Another significant part of the success of Launch Your Farm was that they branded themselves around the neighborhood rather than branding themselves around themselves. They leveraged that success, and it became even easier when they started getting even more listings.

How Launch Your Farm Did Partnership

Many agents make mistakes by trying to send valuable things to everyone. Launch Your Farm did the opposite when they started to build the business; they did not send reports to everyone. They went out and got people to put their hands up and ask for the report, went out and door knocked it, and cold-called the area asking anyone who would like a copy.

When they had the report and proof of concept, they went to businesses saying they would send the report out to x amount of people in the area. Or they would have a sponsorship page in the back of the binder and start partnering with events. They will do a blog or an article featuring the sponsors. They also did offline marketing, such as postcards, co-branding, and community events.

One of the things that agents need to consider is that there are other ways other than just cash to leverage and partner. Sometimes people may need more cash, or businesses may need more money upfront, but you can do cross-promotion.

Potential ROI From Geographic Farming

A few years ago, Ryan Smith of Launch Your Farm spent $11,000. Their first listing ended up doing 17 transactions over the 15 months since the listing came. At the time, they made $235,000, money since then from spin-offs and other things. So, from $235,000, their return on investment was 21 times.

In over three years, Ryan Smith’s first coaching client made multiple six figures from his farm. His client did about 500,000 GCI doing the same thing with the report and the binder without doing community events— he focuses on getting out there and building relationships. And that also came down to choosing the right farm area, the right price point, and the consistency with that was huge.

Launch Your Farm Marketing Plan Linked With Effective Digital Marketing

If you’re staying at hyper-local, think like a local person and create your marketing around the value that would add to that community. Today, Starting with video is one of the most important aspects of digital marketing. The best way to do that and stand out is to do a community-based video; instead of just being all about you and real estate. Ryan Smith teaches agents to do local business interviews. They don’t have to be directly in your area. They may be a pool company or on the other side of town, but as long as they serve the area you’re working in, interview them.

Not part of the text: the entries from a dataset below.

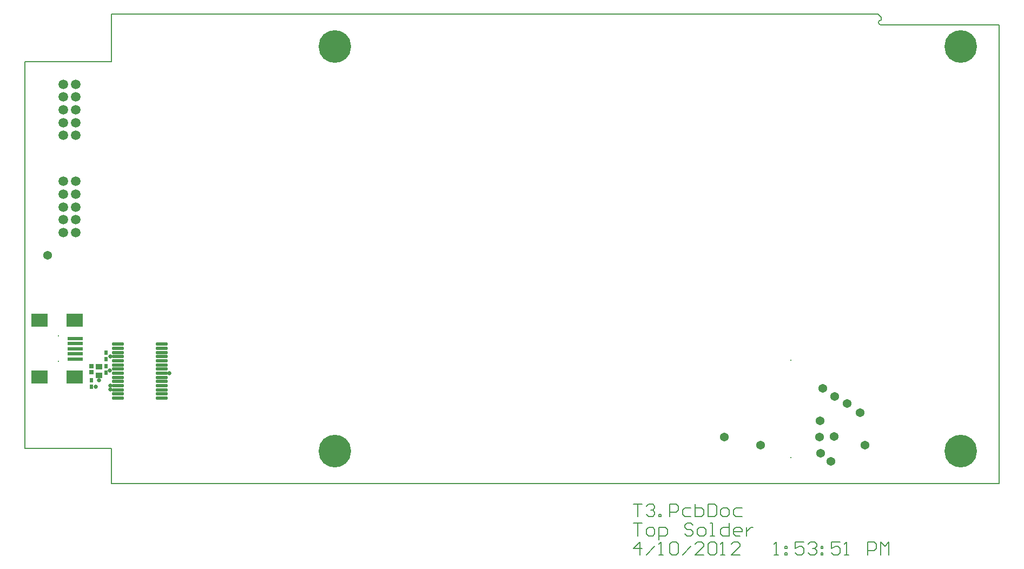
<source format=gts>
%FSLAX44Y44*%
%MOMM*%
G71*
G01*
G75*
G04 Layer_Color=8388736*
%ADD10O,1.8000X0.4500*%
%ADD11R,0.5000X0.6000*%
%ADD12R,0.9000X0.8000*%
%ADD13R,0.6000X0.7000*%
%ADD14R,2.3000X0.5000*%
%ADD15R,2.5000X2.0000*%
%ADD16C,0.3810*%
%ADD17C,0.5080*%
%ADD18C,0.2540*%
%ADD19C,0.1270*%
%ADD20C,0.1524*%
%ADD21C,1.3970*%
%ADD22C,0.1270*%
%ADD23C,5.0000*%
%ADD24C,0.2000*%
%ADD25C,1.2700*%
%ADD26C,0.5588*%
%ADD27R,1.6764X0.7366*%
%ADD28O,1.9016X0.5516*%
%ADD29R,0.6016X0.7016*%
%ADD30R,1.0016X0.9016*%
%ADD31R,0.7016X0.8016*%
%ADD32R,2.4016X0.6016*%
%ADD33R,2.6016X2.1016*%
%ADD34C,1.4986*%
%ADD35C,0.2286*%
%ADD36C,5.1016*%
%ADD37C,0.3016*%
%ADD38C,1.3716*%
%ADD39C,0.6604*%
D19*
X1340000Y725500D02*
G03*
X1340000Y718000I0J-3750D01*
G01*
X1525000Y0D02*
Y718000D01*
X136000Y735000D02*
X1335000D01*
X1340000Y730000D01*
Y725500D02*
Y730000D01*
Y718000D02*
X1525000D01*
X136000Y0D02*
Y55000D01*
X0D02*
X136000D01*
X0D02*
Y660500D01*
X136000D02*
Y735000D01*
X0Y660500D02*
X136000D01*
D20*
X952750Y-61756D02*
X966079D01*
X959415D01*
Y-81750D01*
X976076D02*
X982740D01*
X986073Y-78418D01*
Y-71753D01*
X982740Y-68421D01*
X976076D01*
X972744Y-71753D01*
Y-78418D01*
X976076Y-81750D01*
X992737Y-88414D02*
Y-68421D01*
X1002734D01*
X1006066Y-71753D01*
Y-78418D01*
X1002734Y-81750D01*
X992737D01*
X1046053Y-65089D02*
X1042721Y-61756D01*
X1036057D01*
X1032724Y-65089D01*
Y-68421D01*
X1036057Y-71753D01*
X1042721D01*
X1046053Y-75086D01*
Y-78418D01*
X1042721Y-81750D01*
X1036057D01*
X1032724Y-78418D01*
X1056050Y-81750D02*
X1062715D01*
X1066047Y-78418D01*
Y-71753D01*
X1062715Y-68421D01*
X1056050D01*
X1052718Y-71753D01*
Y-78418D01*
X1056050Y-81750D01*
X1072711D02*
X1079376D01*
X1076044D01*
Y-61756D01*
X1072711D01*
X1102702D02*
Y-81750D01*
X1092705D01*
X1089373Y-78418D01*
Y-71753D01*
X1092705Y-68421D01*
X1102702D01*
X1119363Y-81750D02*
X1112698D01*
X1109366Y-78418D01*
Y-71753D01*
X1112698Y-68421D01*
X1119363D01*
X1122695Y-71753D01*
Y-75086D01*
X1109366D01*
X1129360Y-68421D02*
Y-81750D01*
Y-75086D01*
X1132692Y-71753D01*
X1136024Y-68421D01*
X1139357D01*
X136000Y0D02*
X1525000D01*
X1172750Y-111750D02*
X1179415D01*
X1176082D01*
Y-91756D01*
X1172750Y-95089D01*
X1189411Y-98421D02*
X1192744D01*
Y-101753D01*
X1189411D01*
Y-98421D01*
Y-108418D02*
X1192744D01*
Y-111750D01*
X1189411D01*
Y-108418D01*
X1219402Y-91756D02*
X1206072D01*
Y-101753D01*
X1212737Y-98421D01*
X1216069D01*
X1219402Y-101753D01*
Y-108418D01*
X1216069Y-111750D01*
X1209405D01*
X1206072Y-108418D01*
X1226066Y-95089D02*
X1229398Y-91756D01*
X1236063D01*
X1239395Y-95089D01*
Y-98421D01*
X1236063Y-101753D01*
X1232731D01*
X1236063D01*
X1239395Y-105085D01*
Y-108418D01*
X1236063Y-111750D01*
X1229398D01*
X1226066Y-108418D01*
X1246060Y-98421D02*
X1249392D01*
Y-101753D01*
X1246060D01*
Y-98421D01*
Y-108418D02*
X1249392D01*
Y-111750D01*
X1246060D01*
Y-108418D01*
X1276050Y-91756D02*
X1262721D01*
Y-101753D01*
X1269385Y-98421D01*
X1272718D01*
X1276050Y-101753D01*
Y-108418D01*
X1272718Y-111750D01*
X1266053D01*
X1262721Y-108418D01*
X1282715Y-111750D02*
X1289379D01*
X1286047D01*
Y-91756D01*
X1282715Y-95089D01*
X1319369Y-111750D02*
Y-91756D01*
X1329366D01*
X1332698Y-95089D01*
Y-101753D01*
X1329366Y-105085D01*
X1319369D01*
X1339363Y-111750D02*
Y-91756D01*
X1346027Y-98421D01*
X1352692Y-91756D01*
Y-111750D01*
X962747D02*
Y-91756D01*
X952750Y-101753D01*
X966079D01*
X972744Y-111750D02*
X986073Y-98421D01*
X992737Y-111750D02*
X999402D01*
X996069D01*
Y-91756D01*
X992737Y-95089D01*
X1009398D02*
X1012731Y-91756D01*
X1019395D01*
X1022727Y-95089D01*
Y-108418D01*
X1019395Y-111750D01*
X1012731D01*
X1009398Y-108418D01*
Y-95089D01*
X1029392Y-111750D02*
X1042721Y-98421D01*
X1062714Y-111750D02*
X1049386D01*
X1062714Y-98421D01*
Y-95089D01*
X1059382Y-91756D01*
X1052718D01*
X1049386Y-95089D01*
X1069379D02*
X1072711Y-91756D01*
X1079376D01*
X1082708Y-95089D01*
Y-108418D01*
X1079376Y-111750D01*
X1072711D01*
X1069379Y-108418D01*
Y-95089D01*
X1089373Y-111750D02*
X1096037D01*
X1092705D01*
Y-91756D01*
X1089373Y-95089D01*
X1119363Y-111750D02*
X1106034D01*
X1119363Y-98421D01*
Y-95089D01*
X1116031Y-91756D01*
X1109366D01*
X1106034Y-95089D01*
X952750Y-31756D02*
X966079D01*
X959415D01*
Y-51750D01*
X972744Y-35089D02*
X976076Y-31756D01*
X982740D01*
X986073Y-35089D01*
Y-38421D01*
X982740Y-41753D01*
X979408D01*
X982740D01*
X986073Y-45086D01*
Y-48418D01*
X982740Y-51750D01*
X976076D01*
X972744Y-48418D01*
X992737Y-51750D02*
Y-48418D01*
X996069D01*
Y-51750D01*
X992737D01*
X1009398D02*
Y-31756D01*
X1019395D01*
X1022727Y-35089D01*
Y-41753D01*
X1019395Y-45086D01*
X1009398D01*
X1042721Y-38421D02*
X1032724D01*
X1029392Y-41753D01*
Y-48418D01*
X1032724Y-51750D01*
X1042721D01*
X1049386Y-31756D02*
Y-51750D01*
X1059382D01*
X1062714Y-48418D01*
Y-45086D01*
Y-41753D01*
X1059382Y-38421D01*
X1049386D01*
X1069379Y-31756D02*
Y-51750D01*
X1079376D01*
X1082708Y-48418D01*
Y-35089D01*
X1079376Y-31756D01*
X1069379D01*
X1092705Y-51750D02*
X1099369D01*
X1102702Y-48418D01*
Y-41753D01*
X1099369Y-38421D01*
X1092705D01*
X1089373Y-41753D01*
Y-48418D01*
X1092705Y-51750D01*
X1122695Y-38421D02*
X1112698D01*
X1109366Y-41753D01*
Y-48418D01*
X1112698Y-51750D01*
X1122695D01*
D28*
X146000Y218250D02*
D03*
Y211750D02*
D03*
Y205250D02*
D03*
Y198750D02*
D03*
Y192250D02*
D03*
Y185750D02*
D03*
Y179250D02*
D03*
Y172750D02*
D03*
Y166250D02*
D03*
Y159750D02*
D03*
Y153250D02*
D03*
Y146750D02*
D03*
Y140250D02*
D03*
Y133750D02*
D03*
X214000Y218250D02*
D03*
Y211750D02*
D03*
Y205250D02*
D03*
Y198750D02*
D03*
Y192250D02*
D03*
Y185750D02*
D03*
Y179250D02*
D03*
Y172750D02*
D03*
Y166250D02*
D03*
Y159750D02*
D03*
Y153250D02*
D03*
Y146750D02*
D03*
Y140250D02*
D03*
Y133750D02*
D03*
D29*
X127000Y174000D02*
D03*
Y184000D02*
D03*
X104000Y152000D02*
D03*
Y162000D02*
D03*
X127000Y195000D02*
D03*
Y205000D02*
D03*
D30*
X116000Y169000D02*
D03*
Y183000D02*
D03*
D31*
X104000Y183500D02*
D03*
Y174500D02*
D03*
D32*
X79000Y227000D02*
D03*
Y219000D02*
D03*
Y211000D02*
D03*
Y203000D02*
D03*
Y195000D02*
D03*
D33*
X78000Y166500D02*
D03*
X23000D02*
D03*
Y255500D02*
D03*
X78000D02*
D03*
D34*
X60000Y625000D02*
D03*
X80000D02*
D03*
X60000Y605000D02*
D03*
X80000D02*
D03*
X60000Y585000D02*
D03*
X80000D02*
D03*
X60000Y565000D02*
D03*
X80000D02*
D03*
X60000Y545000D02*
D03*
X80000D02*
D03*
Y393000D02*
D03*
X60000D02*
D03*
X80000Y413000D02*
D03*
X60000D02*
D03*
X80000Y433000D02*
D03*
X60000D02*
D03*
X80000Y453000D02*
D03*
X60000D02*
D03*
X80000Y473000D02*
D03*
X60000D02*
D03*
D35*
X1198680Y41100D02*
D03*
Y193500D02*
D03*
D36*
X485000Y51250D02*
D03*
Y683750D02*
D03*
X1465000D02*
D03*
Y51250D02*
D03*
D37*
X53000Y231000D02*
D03*
Y191000D02*
D03*
D38*
X1248950Y149050D02*
D03*
X1267650Y136350D02*
D03*
X1287000Y125000D02*
D03*
X1307050Y110950D02*
D03*
X1315000Y60000D02*
D03*
X1244750Y98250D02*
D03*
X1244000Y73000D02*
D03*
X1267000Y74000D02*
D03*
X1152000Y60000D02*
D03*
X1095150Y72850D02*
D03*
X36000Y357000D02*
D03*
X1245550Y47450D02*
D03*
X1262000Y35000D02*
D03*
D39*
X133750Y198750D02*
D03*
X133000Y177000D02*
D03*
X134000Y153000D02*
D03*
Y147000D02*
D03*
X226000Y173000D02*
D03*
X111000Y152000D02*
D03*
X116000Y162000D02*
D03*
M02*

</source>
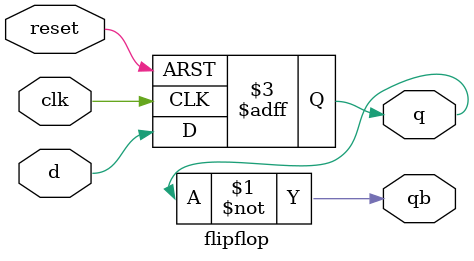
<source format=v>
`timescale 1ns / 1ps


module flipflop (clk, reset,
  d, q, qb);
  input      clk;
  input      reset;
  input      d;
  output     q;
  output     qb;

  reg        q;

  assign qb = ~q;

  always @(posedge clk or posedge reset)
  begin
    if (reset) begin
      // Asynchronous reset when reset goes high
      q <= 1'b0;
    end else begin
      // Assign D to Q on positive clock edge
      q <= d;
    end
  end
endmodule
</source>
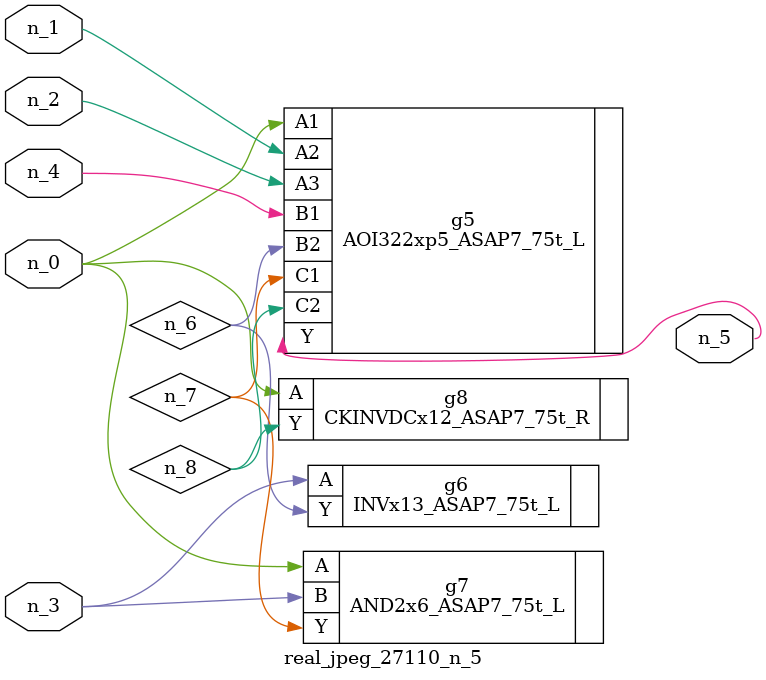
<source format=v>
module real_jpeg_27110_n_5 (n_4, n_0, n_1, n_2, n_3, n_5);

input n_4;
input n_0;
input n_1;
input n_2;
input n_3;

output n_5;

wire n_8;
wire n_6;
wire n_7;

AOI322xp5_ASAP7_75t_L g5 ( 
.A1(n_0),
.A2(n_1),
.A3(n_2),
.B1(n_4),
.B2(n_6),
.C1(n_7),
.C2(n_8),
.Y(n_5)
);

AND2x6_ASAP7_75t_L g7 ( 
.A(n_0),
.B(n_3),
.Y(n_7)
);

CKINVDCx12_ASAP7_75t_R g8 ( 
.A(n_0),
.Y(n_8)
);

INVx13_ASAP7_75t_L g6 ( 
.A(n_3),
.Y(n_6)
);


endmodule
</source>
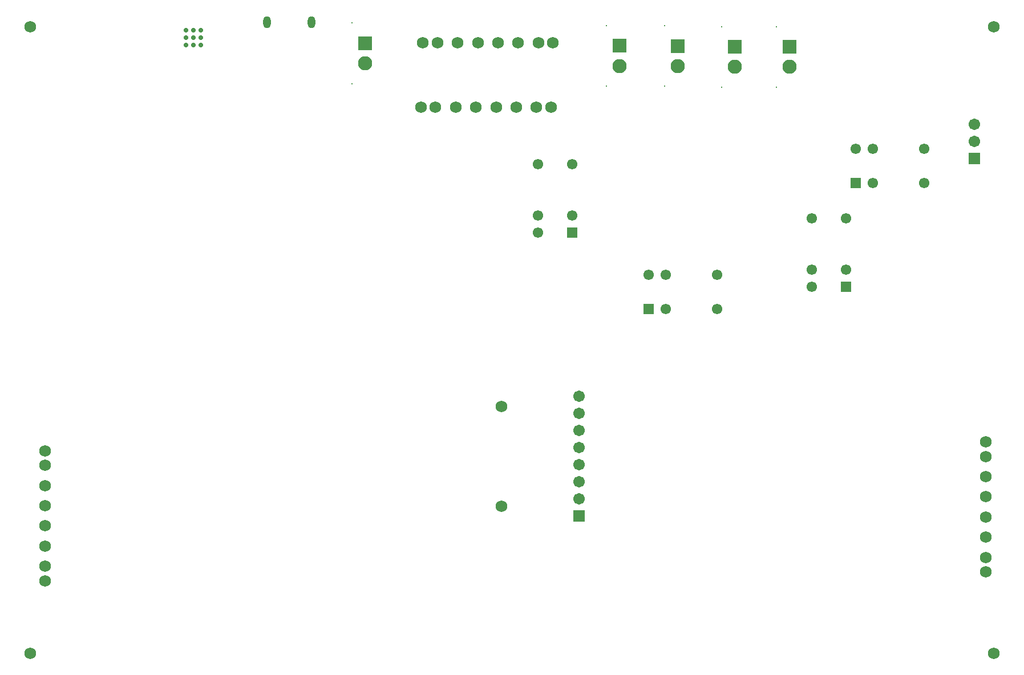
<source format=gbs>
G04*
G04 #@! TF.GenerationSoftware,Altium Limited,Altium Designer,22.11.1 (43)*
G04*
G04 Layer_Color=16711935*
%FSLAX25Y25*%
%MOIN*%
G70*
G04*
G04 #@! TF.SameCoordinates,C35736E5-671D-4FAC-BA75-7313D2C136AC*
G04*
G04*
G04 #@! TF.FilePolarity,Negative*
G04*
G01*
G75*
%ADD75C,0.06800*%
%ADD76C,0.00800*%
%ADD77C,0.08300*%
%ADD78R,0.08300X0.08300*%
%ADD79O,0.04343X0.07099*%
%ADD80C,0.06102*%
%ADD81R,0.06102X0.06102*%
%ADD82R,0.06102X0.06102*%
%ADD83R,0.06706X0.06706*%
%ADD84C,0.06706*%
%ADD85C,0.02769*%
D75*
X13780Y379921D02*
D03*
X572000Y81567D02*
D03*
Y61291D02*
D03*
Y93378D02*
D03*
Y128811D02*
D03*
Y117000D02*
D03*
Y69756D02*
D03*
Y105189D02*
D03*
Y137276D02*
D03*
X289000Y99500D02*
D03*
X22500Y132087D02*
D03*
Y100000D02*
D03*
Y64567D02*
D03*
Y111811D02*
D03*
Y123622D02*
D03*
Y88189D02*
D03*
Y56102D02*
D03*
Y76378D02*
D03*
X576772Y379921D02*
D03*
X297811Y333000D02*
D03*
X318087D02*
D03*
X286000D02*
D03*
X250567D02*
D03*
X262378D02*
D03*
X309622D02*
D03*
X274189D02*
D03*
X242102D02*
D03*
X298933Y370500D02*
D03*
X319209D02*
D03*
X287122D02*
D03*
X251689D02*
D03*
X263500D02*
D03*
X310744D02*
D03*
X275311D02*
D03*
X243224D02*
D03*
X289000Y158000D02*
D03*
X13780Y13780D02*
D03*
X576772D02*
D03*
D76*
X384300Y345200D02*
D03*
Y380600D02*
D03*
X449800Y380100D02*
D03*
Y344700D02*
D03*
X201800Y346800D02*
D03*
Y382200D02*
D03*
X417800Y344700D02*
D03*
Y380100D02*
D03*
X350300Y345300D02*
D03*
Y380700D02*
D03*
D77*
X392000Y357000D02*
D03*
X457500Y356500D02*
D03*
X209500Y358600D02*
D03*
X425500Y356500D02*
D03*
X358000Y357100D02*
D03*
D78*
X392000Y368800D02*
D03*
X457500Y368300D02*
D03*
X209500Y370400D02*
D03*
X425500Y368300D02*
D03*
X358000Y368900D02*
D03*
D79*
X152008Y382697D02*
D03*
X177992D02*
D03*
D80*
X310500Y259500D02*
D03*
Y269500D02*
D03*
Y299500D02*
D03*
X330500D02*
D03*
Y269500D02*
D03*
X470500Y228000D02*
D03*
Y238000D02*
D03*
Y268000D02*
D03*
X490500D02*
D03*
Y238000D02*
D03*
X496000Y308500D02*
D03*
X506000D02*
D03*
X536000D02*
D03*
Y288500D02*
D03*
X506000D02*
D03*
X375000Y235000D02*
D03*
X385000D02*
D03*
X415000D02*
D03*
Y215000D02*
D03*
X385000D02*
D03*
D81*
X330500Y259500D02*
D03*
X490500Y228000D02*
D03*
D82*
X496000Y288500D02*
D03*
X375000Y215000D02*
D03*
D83*
X334500Y94000D02*
D03*
X565500Y303000D02*
D03*
D84*
X334500Y104000D02*
D03*
Y114000D02*
D03*
Y124000D02*
D03*
Y134000D02*
D03*
Y144000D02*
D03*
Y154000D02*
D03*
Y164000D02*
D03*
X565500Y323000D02*
D03*
Y313000D02*
D03*
D85*
X104669Y369216D02*
D03*
Y373547D02*
D03*
Y377878D02*
D03*
X109000Y369216D02*
D03*
Y373547D02*
D03*
Y377878D02*
D03*
X113331Y369216D02*
D03*
Y373547D02*
D03*
Y377878D02*
D03*
M02*

</source>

You can also interview with an internet connection via Zoom and build an audience. And the great thing about doing something like that is that you can leverage that video in multiple ways. One, you have content for your audience if you want to create good quality content that they’ll appreciate, but it also gets you in front of that local business audience.

Leveraging Facebook groups is also the most underutilized medium, especially at the hyperlocal level. Facebook pages are more like push marketing, while Facebook groups are conversations. You could start conversations, connect with people, and build relationships you would never have in traditional marketing if you sent out postcards. Local Facebook groups have the people living in the area you’re serving, and they’re focusing on hyperlocal content. They’re hyper-aware of the local things happening in the news street by street, and you can share that message and content with them. Then you can become that digital mayor by being that ambassador and building relationships.